Geology has a time frame that is huge and long, slow and also sudden. In San Francisco we wait for and also continually forget that swift and demolishing shift that can happen at any time. Geology also has a scale the can’t be measured easily with the hands, the eyes, or even the imagination.
Taking in the vast reach, deep weight, atom-measured time, cataclysmic force, and clamped potential of those steep, jagged peaks is kind of ridiculous. We are little worms. And this rocky place is home. Water is held in ice fields and glaciers, and then dumps down ravines, jumbles over bouldery cliffs, and blooms into aspen groves, meadows, lodgepole pines, and mountain heather.
The mountain range of a spine is part of our personal geography, between left and right. Also made of minerals, it creates our own watershed in the shower. A single drawn line in each piece describes this craggy and faulted crest, a human scale spine as subtext. Beyond the body is our context: the earth as the larger body.

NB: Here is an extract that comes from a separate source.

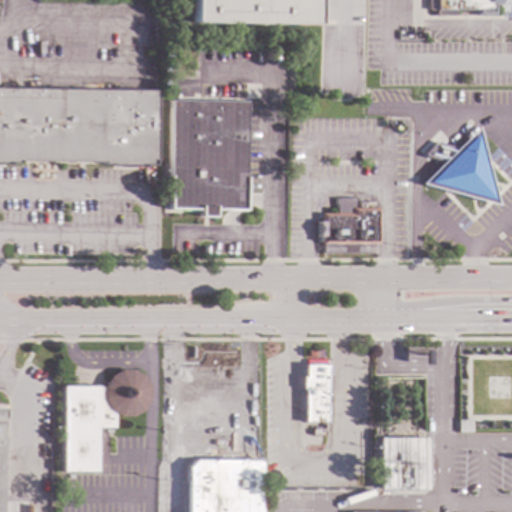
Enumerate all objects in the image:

The minerals of the earth are ancestral – we are made from this crust.
The intent is not to describe what the Sierras look like but to express what it feels like to try to understand these mountains through the body, as a body, as an animal.
For a moment in these mountains, all distress over human travesties was bowled over to witness this range as it continues to unfold with its rubble and upthrust, slant, cleave and hoist.